Bei der betroffenen Bewohnerin bejahte der BGH das
Vorliegen einer solchen Gefahr, da sie die Einrichtung allein verlassen
könnte und hierdurch im Straßenverkehr erheblichen Gefahren ausgesetzt
wäre.
Anmerkung:
Das Verschließen der Außentüren darf von einer
Aötenpflegeeinrichtung nur durchgeführt werden, wenn für alle hiervon
betroffenen Bewohner ein betreuungsgerichtlicher Beschluss zur
freiheitsentziehenden Unterbringung vorliegt. Ist dies nicht bei allen
der Fall, haben Bewohner ohne Unterbringungsbeschluss das Recht, die
Einrichtung jederzeit zu verlassen.
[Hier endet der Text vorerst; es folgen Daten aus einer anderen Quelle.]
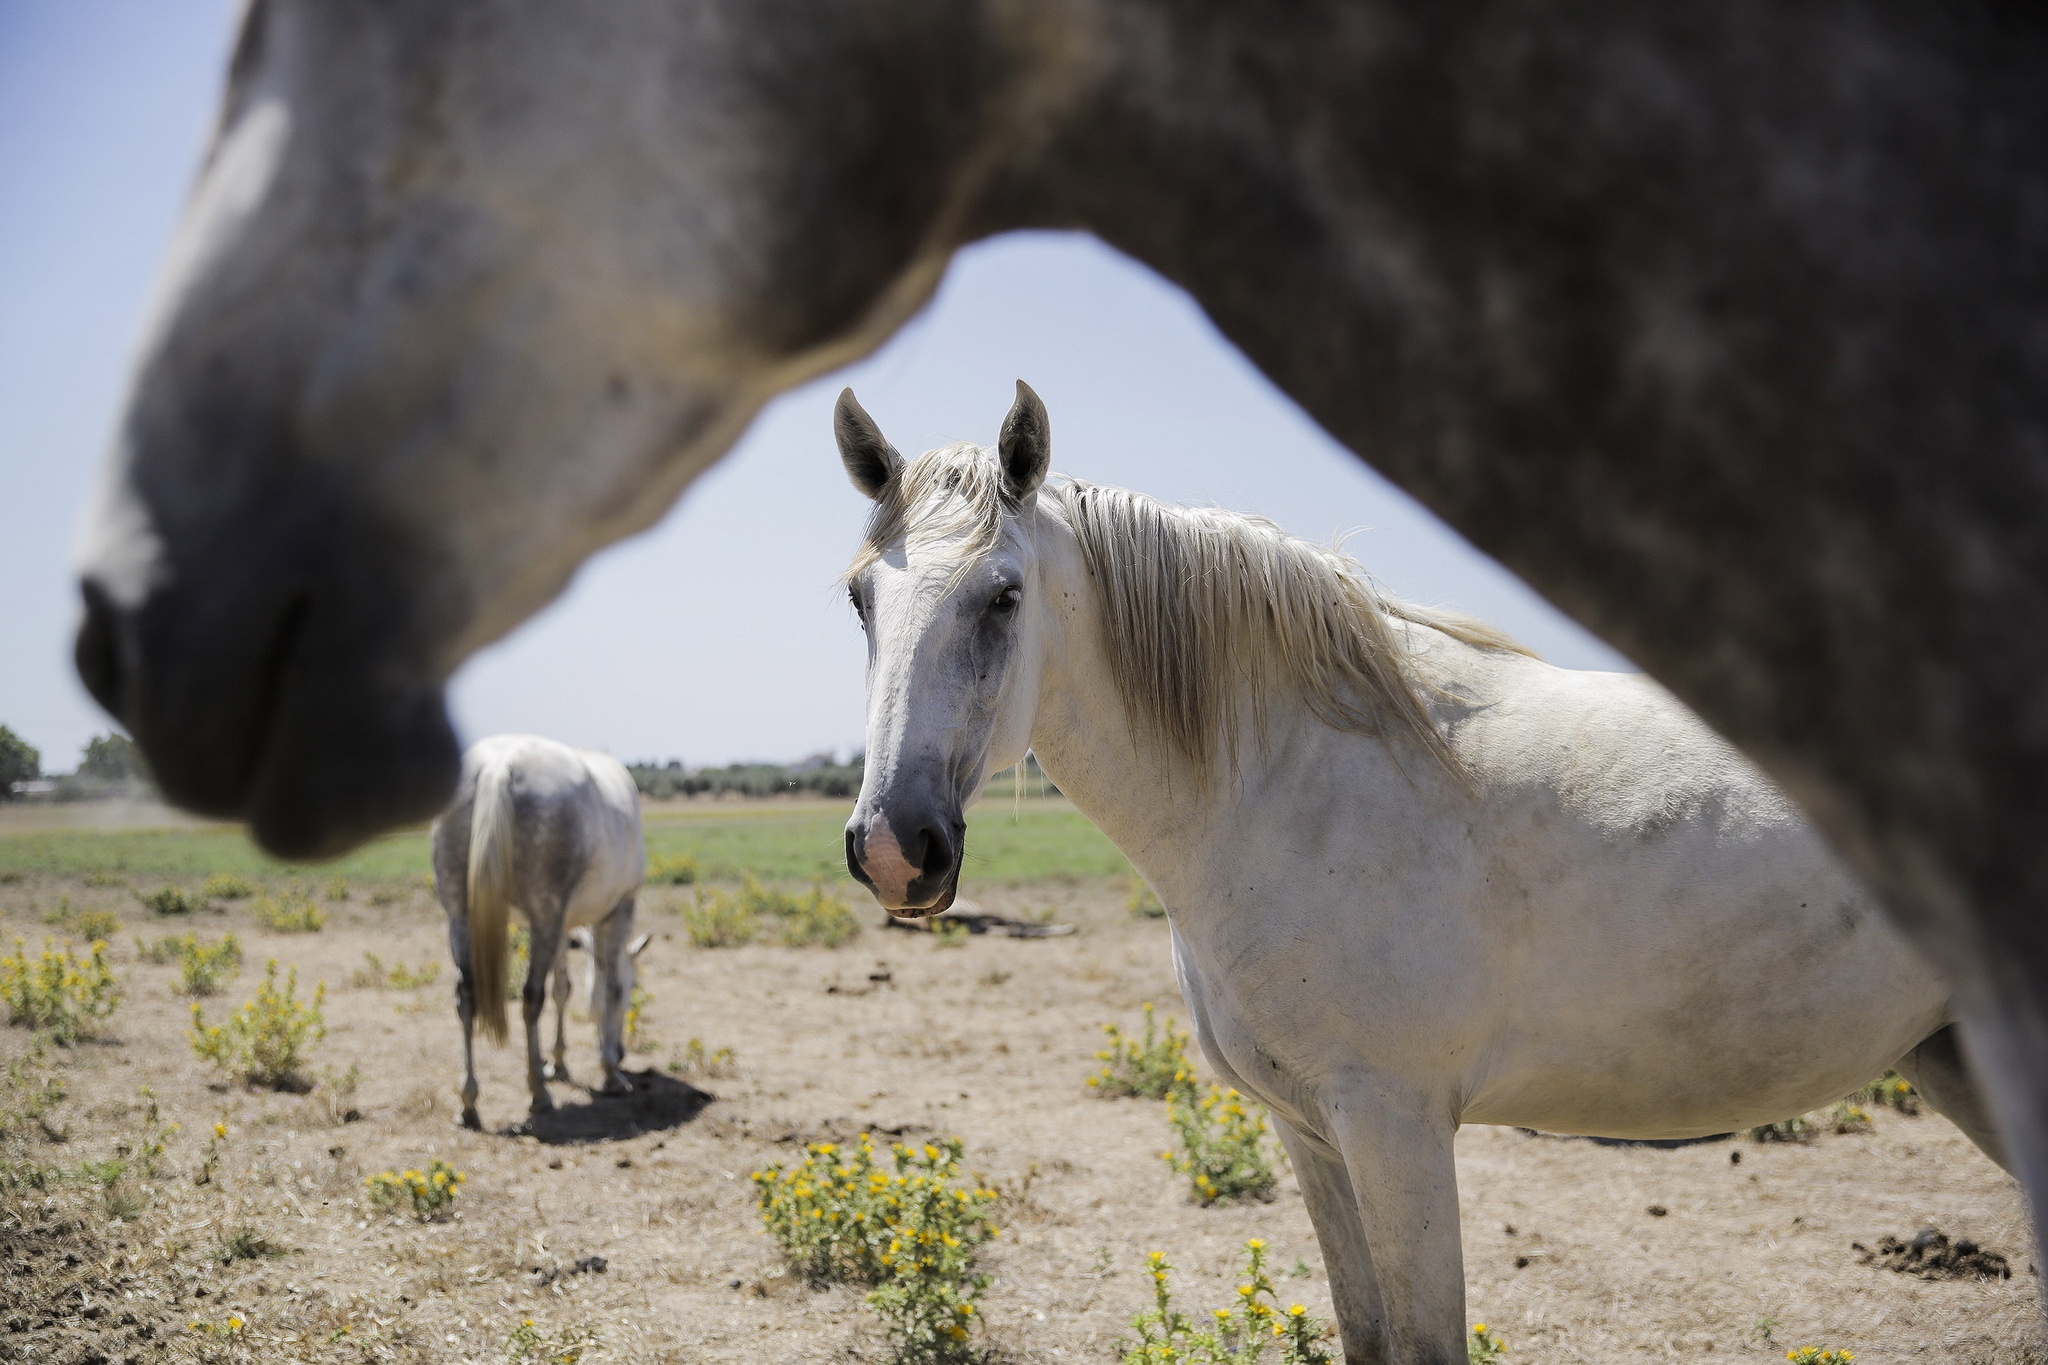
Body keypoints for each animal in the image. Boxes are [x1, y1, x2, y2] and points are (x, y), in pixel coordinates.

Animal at [421, 736, 630, 1129]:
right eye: (633, 993)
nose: (623, 1052)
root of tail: (499, 765)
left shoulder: (562, 926)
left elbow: (565, 988)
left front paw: (558, 1061)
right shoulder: (619, 909)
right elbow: (608, 988)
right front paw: (610, 1071)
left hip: (461, 916)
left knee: (465, 995)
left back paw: (469, 1103)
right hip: (546, 915)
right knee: (532, 997)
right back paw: (538, 1093)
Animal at [827, 382, 1998, 1365]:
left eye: (1003, 596)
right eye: (859, 600)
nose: (894, 847)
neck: (1297, 781)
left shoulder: (1396, 1127)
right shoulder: (1310, 1130)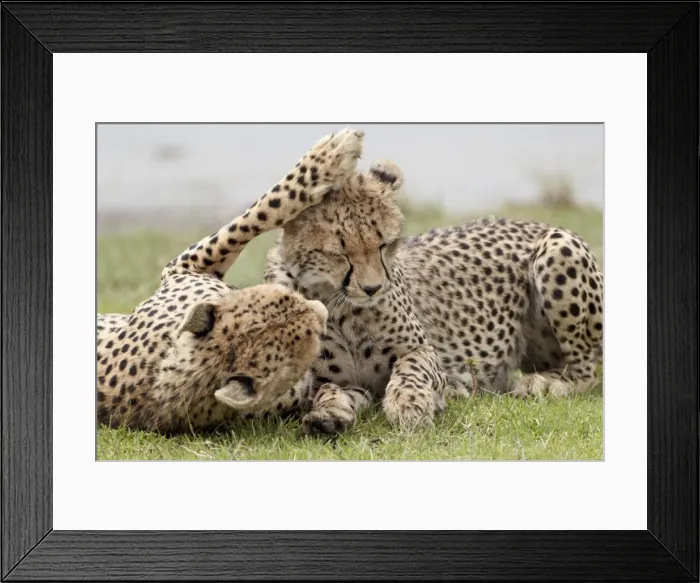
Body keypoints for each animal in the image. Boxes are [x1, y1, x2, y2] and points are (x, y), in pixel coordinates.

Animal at [96, 127, 365, 434]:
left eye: (282, 300)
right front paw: (329, 158)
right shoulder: (182, 266)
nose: (321, 312)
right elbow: (258, 214)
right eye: (308, 340)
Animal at [262, 158, 604, 437]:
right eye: (339, 253)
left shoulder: (424, 351)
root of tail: (532, 221)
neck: (340, 304)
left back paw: (543, 383)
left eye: (385, 244)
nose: (373, 288)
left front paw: (411, 404)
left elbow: (411, 369)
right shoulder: (336, 380)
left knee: (586, 369)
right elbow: (330, 391)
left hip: (558, 246)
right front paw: (328, 415)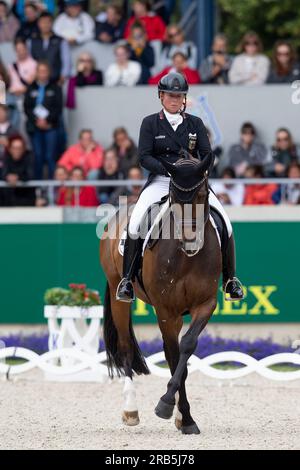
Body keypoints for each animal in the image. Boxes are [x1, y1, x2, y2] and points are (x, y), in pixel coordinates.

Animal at [99, 150, 221, 434]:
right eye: (174, 196)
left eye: (202, 194)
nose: (190, 242)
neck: (186, 259)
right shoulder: (167, 310)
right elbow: (174, 356)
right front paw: (171, 408)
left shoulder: (206, 303)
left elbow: (186, 348)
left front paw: (183, 417)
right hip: (118, 293)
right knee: (125, 348)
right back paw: (131, 411)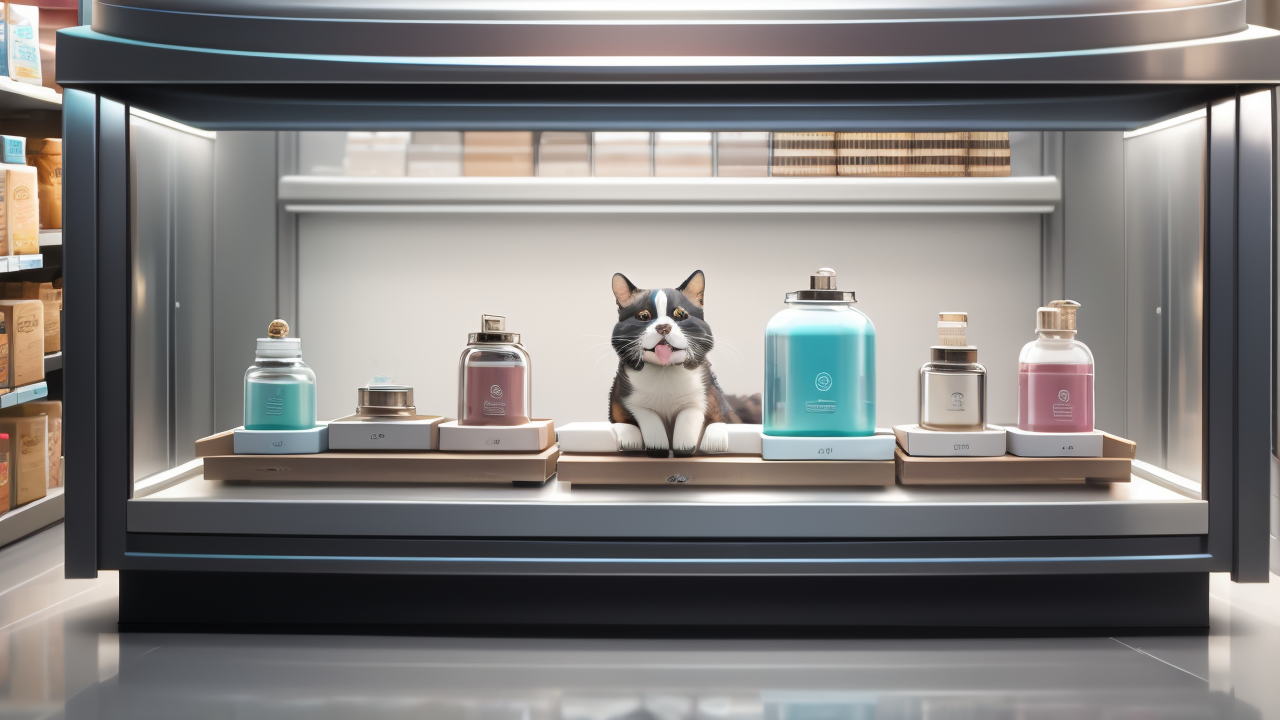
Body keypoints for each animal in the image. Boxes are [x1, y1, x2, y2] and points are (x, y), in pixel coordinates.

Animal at [609, 269, 742, 453]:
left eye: (681, 314)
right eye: (643, 315)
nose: (663, 327)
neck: (665, 371)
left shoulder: (706, 392)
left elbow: (695, 411)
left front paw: (686, 442)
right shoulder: (622, 396)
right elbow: (644, 414)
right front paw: (656, 443)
Dies muss ggf. durch Schlüssel oder
einen Pförtner sichergestellt sein.
Erweiterte Regelungen zu Vergütungskürzungen sind seit dem 29.07.2017 in Kraft getreten.
Gemäß
§ 115 Absatz 3 SGB XI können die Pflegekassen die Vergütung einer
Einrichtung so lange kürzen, wie diese ihre gesetzlichen oder
vertraglichen Pflichten, insbesondere solche aus dem Versorgungsvertrag
nicht einhält. Der Gesetzgeber hat § 115 SGB XI nunmehr um die Absätze
3a und 3b ergänzt, die weitere Konkretisierungen zum Recht der
Vergütungskürzung regeln.
Gemäß § 115 Absatz 3a SGB XI kann der Pflegesatz
gekürzt werden, wenn der Einrichtungsträger die im Pflegesatz
verhandelten Gehälter nicht in voller Höhe an sein Pflegepersonal
bezahlt. Ebenso droht eine Entgeltkürzung, wenn die vereinbarte
Personalausstattung über einen längeren Zeitraum unterschritten wird.
Bei vorsätzlichem Handeln des Einrichtungsträgers kann der
Versorgungsvertrag gekündigt werden.
Gemäß § 115 Absatz 3b SGB XI sollten die
Vertragsparteien bis zum 1. Januar 2018 das Verfahren zur Kürzung der
Pflegevergütungen nach den Absätzen 3 und 3a vereinbaren. Die
entsprechende Vereinbarung ist im Bundesanzeiger zu veröffentlichen und
gilt ab dem Folgemonat der Bekanntgabe für alle Pflegeeinrichtungen.